Meu pai tinha vários irmãos. Mas, era o tio Mílton o seu irmão preferido. O mais chegado, sempre juntos, quase cúmplices um do outro.
Lembro que meu pai gostava de contar estórias do meu tio. Pequenas conquistas que o alegravam e o orgulhavam muito. Parecia que um ajudava e incentivava o outro. Não me esqueço da fala mansa, pausada e sempre cheia de sonhos, projetos e planos do meu tio.
Lembro muito bem de seu tempo de garapeiro, aquela Kombi estacionada ao final da avenida, o melhor ponto da cidade, moendo a cana naquele pequeno engenho. Quando ligava o moedor de cana, era como ouvir uma música que tocava. Por alguns momentos, o mundo parava, eu ficava preso e mergulhado naqueles instantes entre o ligar o engenho, o pequeno tranco, o motor funcionando e o caldo de cana pingando no copo de alumínio.
Mas, uma lembrança curiosa sempre me vem à mente.
Antes de ser garapeiro, meu tio teve um Gordini. Acho que era amarelo, algo parecido. Quando todos andavam de opalas, del reys, passats, ele tinha o seu Gordini. Meu pai acho que invejava, porque um dia quase comprou um Gordini, mas não o fez. E meu pai uma vez disse, à mesa da copa lá de casa:
— Acredita que o seu tio deixa o Gordini na rua, com a porta destravada e os vidros abaixados? Eu falo que é perigoso, mas ele diz que não tem perigo. Que ninguém vai querer roubar um Gordini.
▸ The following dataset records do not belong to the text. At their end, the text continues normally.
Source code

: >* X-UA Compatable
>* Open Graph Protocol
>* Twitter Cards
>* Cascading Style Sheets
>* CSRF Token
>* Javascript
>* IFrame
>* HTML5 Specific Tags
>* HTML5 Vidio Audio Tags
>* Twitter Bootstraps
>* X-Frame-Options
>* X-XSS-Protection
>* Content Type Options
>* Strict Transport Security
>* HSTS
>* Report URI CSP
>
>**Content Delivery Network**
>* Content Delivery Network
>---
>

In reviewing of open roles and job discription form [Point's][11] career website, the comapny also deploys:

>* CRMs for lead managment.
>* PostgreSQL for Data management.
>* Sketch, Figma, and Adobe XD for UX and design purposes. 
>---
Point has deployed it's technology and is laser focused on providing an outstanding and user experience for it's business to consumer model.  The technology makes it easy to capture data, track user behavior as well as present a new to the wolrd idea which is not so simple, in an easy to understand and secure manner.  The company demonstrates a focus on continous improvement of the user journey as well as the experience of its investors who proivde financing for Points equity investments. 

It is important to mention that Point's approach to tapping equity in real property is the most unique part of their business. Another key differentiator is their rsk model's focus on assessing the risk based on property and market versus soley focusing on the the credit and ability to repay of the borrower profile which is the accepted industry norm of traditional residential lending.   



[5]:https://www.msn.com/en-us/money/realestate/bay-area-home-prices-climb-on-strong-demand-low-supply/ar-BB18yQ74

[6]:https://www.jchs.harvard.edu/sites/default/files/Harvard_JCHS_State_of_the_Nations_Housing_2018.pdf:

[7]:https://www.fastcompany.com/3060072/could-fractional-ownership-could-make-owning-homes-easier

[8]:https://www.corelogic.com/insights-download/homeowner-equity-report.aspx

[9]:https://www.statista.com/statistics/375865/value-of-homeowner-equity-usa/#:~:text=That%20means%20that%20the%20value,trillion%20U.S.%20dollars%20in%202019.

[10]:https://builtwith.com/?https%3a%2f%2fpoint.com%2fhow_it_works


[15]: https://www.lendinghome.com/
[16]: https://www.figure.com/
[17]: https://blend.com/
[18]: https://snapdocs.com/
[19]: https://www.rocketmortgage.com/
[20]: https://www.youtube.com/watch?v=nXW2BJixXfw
Quando o meu tio faleceu, meu pai se sentiu muito só. Parece que faltava um pedaço de chão para ele em todo o tempo. Não demorou muito, meu pai também partiu. Encontrou com seu melhor amigo, com certeza. Talvez viajem pelos céus em um Gordini amarelo e ainda façam muitos planos e tenham muitos sonhos onde estão. Unidos pelo amor e amizade entre irmãos.
A essência que eles sempre tiveram e nunca perderam. Porque nunca ninguém roubou aquele Gordini.